Это были стихи беспредметно революционного содержания, в которых восхвалялась борьба. Помню, мне чрезвычайно нравилась тогда рифма «товарищ — пожарищ»
Яков Иваныч и Сашка знали, что я пишу стихи, но никогда со мной о них не говорили. Однако я чувствовал, что они втайне меня за них уважают, и гордился этим. Писание стихов казалось им делом загадочным и торжественным. Впрочем, это уважение не мешало Якову Иванычу обращаться со мной как с мальчиком.
Чтобы сочинить четыре строчки, мне нужно было пройтись по комнате раз восемьдесят. Я кончал маленькое стихотворение после двух часов безостановочной ходьбы и валился на пол в изнеможении — не от умственной усталости, а от физической.
Ни о чем не думая, опустошенный, я лежал и прислушивался к тишине.
Но мало-помалу тишина оживала — ко мне доносились сверху легкие шаги Галины Петровны, и я вспоминал, что я в доме не один.
Я вслушивался, и каждый звук, доносившийся сверху, становился понятным, наполнялся смыслом. Я всегда твердо мог сказать, в каком месте своего жилья она находится — на кухне, возле стола, или в спальне, возле кровати, или в углу, у зеркала, или на стуле у окна. Я почти всегда знал, что она делает: вот она подметает, вот топит печку, вот стирает, стелет постель, ест, умывается. Вот после долгой тишины брякают, падая, ножницы, и я понимаю, что она сидит и шьет.
У меня образовалась привычка следить за каждым ее движением. Эта привычка превратилась в потребность. Я лежал на полу, думал о самых разных вещах, а все машинально прислушивался.
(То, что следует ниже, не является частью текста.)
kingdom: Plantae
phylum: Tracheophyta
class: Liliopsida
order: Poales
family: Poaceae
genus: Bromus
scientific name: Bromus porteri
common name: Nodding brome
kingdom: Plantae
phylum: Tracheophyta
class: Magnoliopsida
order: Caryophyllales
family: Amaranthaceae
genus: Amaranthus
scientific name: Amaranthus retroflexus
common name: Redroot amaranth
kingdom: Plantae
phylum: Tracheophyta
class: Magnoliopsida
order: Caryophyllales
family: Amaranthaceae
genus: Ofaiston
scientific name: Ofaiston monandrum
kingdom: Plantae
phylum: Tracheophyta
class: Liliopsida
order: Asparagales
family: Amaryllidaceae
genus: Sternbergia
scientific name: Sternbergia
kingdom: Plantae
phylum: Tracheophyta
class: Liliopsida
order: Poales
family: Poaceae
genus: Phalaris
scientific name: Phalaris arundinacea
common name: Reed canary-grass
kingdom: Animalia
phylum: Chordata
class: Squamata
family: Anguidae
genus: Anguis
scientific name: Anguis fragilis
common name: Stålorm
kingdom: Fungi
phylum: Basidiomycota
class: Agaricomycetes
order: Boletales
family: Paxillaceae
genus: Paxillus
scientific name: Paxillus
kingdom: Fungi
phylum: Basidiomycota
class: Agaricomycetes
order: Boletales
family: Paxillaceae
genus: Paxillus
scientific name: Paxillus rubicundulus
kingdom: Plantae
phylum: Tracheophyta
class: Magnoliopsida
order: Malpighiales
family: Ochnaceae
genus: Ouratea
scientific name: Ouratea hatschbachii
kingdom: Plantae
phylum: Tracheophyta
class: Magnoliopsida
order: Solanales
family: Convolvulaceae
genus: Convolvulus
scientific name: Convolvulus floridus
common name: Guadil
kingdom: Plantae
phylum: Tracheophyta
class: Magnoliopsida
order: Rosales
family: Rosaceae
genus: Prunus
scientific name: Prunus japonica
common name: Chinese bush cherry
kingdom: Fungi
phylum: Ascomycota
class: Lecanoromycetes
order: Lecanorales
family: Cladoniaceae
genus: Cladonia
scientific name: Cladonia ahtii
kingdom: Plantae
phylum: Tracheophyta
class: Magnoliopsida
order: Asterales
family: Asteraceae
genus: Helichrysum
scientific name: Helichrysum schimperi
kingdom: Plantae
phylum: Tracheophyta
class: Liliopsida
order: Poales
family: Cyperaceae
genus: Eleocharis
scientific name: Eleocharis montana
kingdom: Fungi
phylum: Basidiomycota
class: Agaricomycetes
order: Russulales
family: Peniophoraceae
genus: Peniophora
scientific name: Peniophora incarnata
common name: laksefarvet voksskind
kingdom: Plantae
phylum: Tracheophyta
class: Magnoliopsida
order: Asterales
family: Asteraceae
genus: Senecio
И если я долго ничего не слышал, меня охватывала тревога. Я напряженно ждал и успокаивался только тогда, когда легкий скрип половицы у меня над головой снова выдавал Галину Петровну.
Я знал ее походку, знал ритм ее движений, даже ее дыхание. Она тоже всегда знала, дома ли кто-нибудь из нас или нет. Когда хоть один из нас был дома, она молчала. Но когда мы все уходили из дому, она начинала петь.
Несколько раз мне удавалось подслушать ее пение.
Уйдут, бывало, Яков Иваныч с Сашкой, стукнут дверью, а я притихну, лежа на полу. Она и решит, что мы все ушли, и затянет тоненько-тоненько.
Это был напев без слов, состоявший из трех-четырех нот, бедный, тягучий и однообразный. Так, вероятно, поет самоед, когда едет один сквозь метель на олене.
Я всегда радовался, услышав это пение, потому что высокий голос Галины Петровны был ясен и мягок. Но долго слушать ее я не мог. Быть может, напев этот вовсе и не был печален, но я начинал тосковать. Я изнемогал от тоски. Не выдержав, я кашлял или звякал дверцей «буржуйки». Услышав меня, она сразу замолкала.